Task brief
The output has to be the full set of records, reproduced exactly, minus any picture.

(Stored data entries)
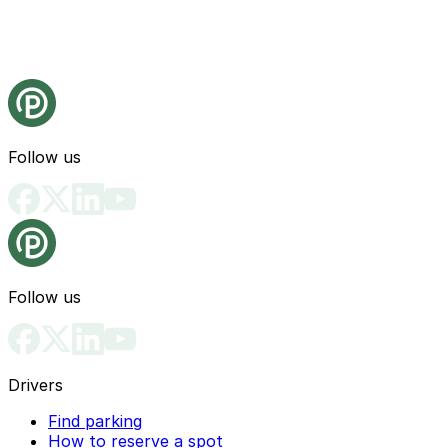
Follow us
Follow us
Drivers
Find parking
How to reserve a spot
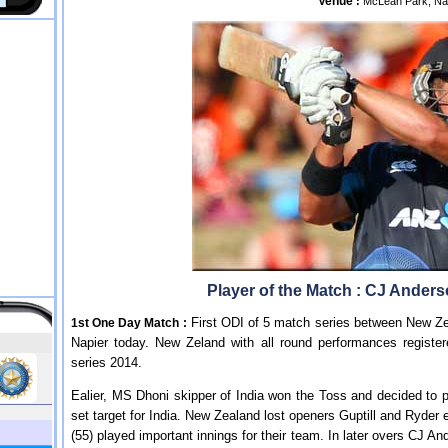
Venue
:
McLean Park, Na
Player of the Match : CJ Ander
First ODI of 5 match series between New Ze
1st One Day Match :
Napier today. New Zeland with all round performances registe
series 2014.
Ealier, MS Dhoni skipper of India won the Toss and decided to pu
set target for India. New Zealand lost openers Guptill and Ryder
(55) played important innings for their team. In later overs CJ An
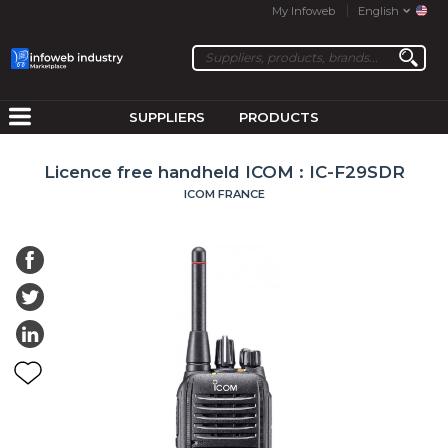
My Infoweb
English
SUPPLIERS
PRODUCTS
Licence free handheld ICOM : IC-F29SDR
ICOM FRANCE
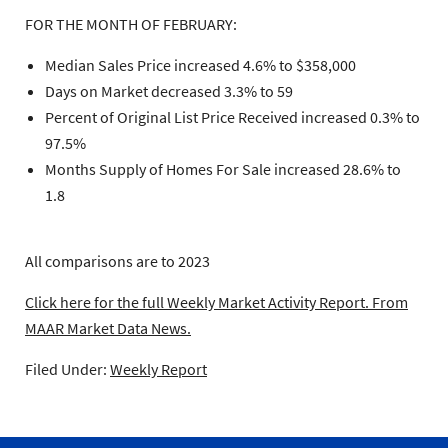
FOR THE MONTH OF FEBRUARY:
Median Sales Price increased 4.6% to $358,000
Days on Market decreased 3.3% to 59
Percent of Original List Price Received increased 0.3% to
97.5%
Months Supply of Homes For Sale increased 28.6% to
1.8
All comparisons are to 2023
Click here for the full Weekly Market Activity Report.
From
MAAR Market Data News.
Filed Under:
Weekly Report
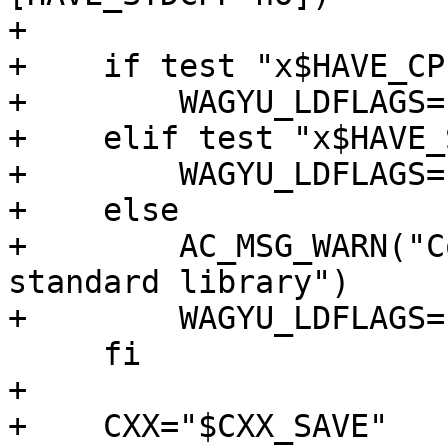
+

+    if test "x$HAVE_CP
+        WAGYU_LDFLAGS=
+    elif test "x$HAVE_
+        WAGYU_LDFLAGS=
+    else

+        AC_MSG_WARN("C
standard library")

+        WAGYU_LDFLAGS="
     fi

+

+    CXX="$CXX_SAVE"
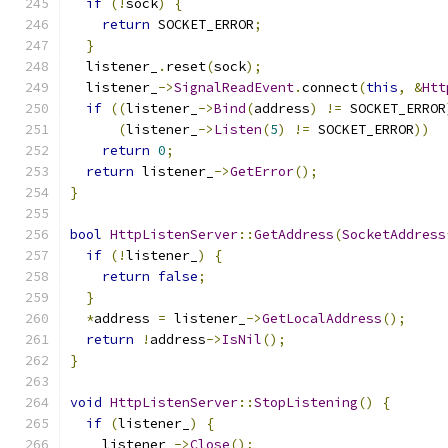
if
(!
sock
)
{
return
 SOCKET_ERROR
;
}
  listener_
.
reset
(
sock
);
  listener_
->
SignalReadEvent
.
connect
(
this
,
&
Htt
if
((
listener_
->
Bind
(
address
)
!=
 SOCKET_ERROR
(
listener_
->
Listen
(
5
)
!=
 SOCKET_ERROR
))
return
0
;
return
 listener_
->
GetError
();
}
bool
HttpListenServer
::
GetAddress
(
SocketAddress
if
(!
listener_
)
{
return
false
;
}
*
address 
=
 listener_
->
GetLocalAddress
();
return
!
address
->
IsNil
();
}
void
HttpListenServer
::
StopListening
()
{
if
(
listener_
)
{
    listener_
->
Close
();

Answer to this exercise
Follow us
Follow us
Drivers
Find parking
How to reserve a spot
Venue
:
McLean Park, Na
Player of the Match : CJ Ander
First ODI of 5 match series between New Ze
1st One Day Match :
Napier today. New Zeland with all round performances registe
series 2014.
Ealier, MS Dhoni skipper of India won the Toss and decided to pu
set target for India. New Zealand lost openers Guptill and Ryder
(55) played important innings for their team. In later overs CJ An
My Infoweb
English
SUPPLIERS
PRODUCTS
Licence free handheld ICOM : IC-F29SDR
ICOM FRANCE
FOR THE MONTH OF FEBRUARY:
Median Sales Price increased 4.6% to $358,000
Days on Market decreased 3.3% to 59
Percent of Original List Price Received increased 0.3% to
97.5%
Months Supply of Homes For Sale increased 28.6% to
1.8
All comparisons are to 2023
Click here for the full Weekly Market Activity Report.
From
MAAR Market Data News.
Filed Under:
Weekly Report
+

+    if test "x$HAVE_CP
+        WAGYU_LDFLAGS=
+    elif test "x$HAVE_
+        WAGYU_LDFLAGS=
+    else

+        AC_MSG_WARN("C
standard library")

+        WAGYU_LDFLAGS="
     fi

+

+    CXX="$CXX_SAVE"
if
(!
sock
)
{
return
 SOCKET_ERROR
;
}
  listener_
.
reset
(
sock
);
  listener_
->
SignalReadEvent
.
connect
(
this
,
&
Htt
if
((
listener_
->
Bind
(
address
)
!=
 SOCKET_ERROR
(
listener_
->
Listen
(
5
)
!=
 SOCKET_ERROR
))
return
0
;
return
 listener_
->
GetError
();
}
bool
HttpListenServer
::
GetAddress
(
SocketAddress
if
(!
listener_
)
{
return
false
;
}
*
address 
=
 listener_
->
GetLocalAddress
();
return
!
address
->
IsNil
();
}
void
HttpListenServer
::
StopListening
()
{
if
(
listener_
)
{
    listener_
->
Close
();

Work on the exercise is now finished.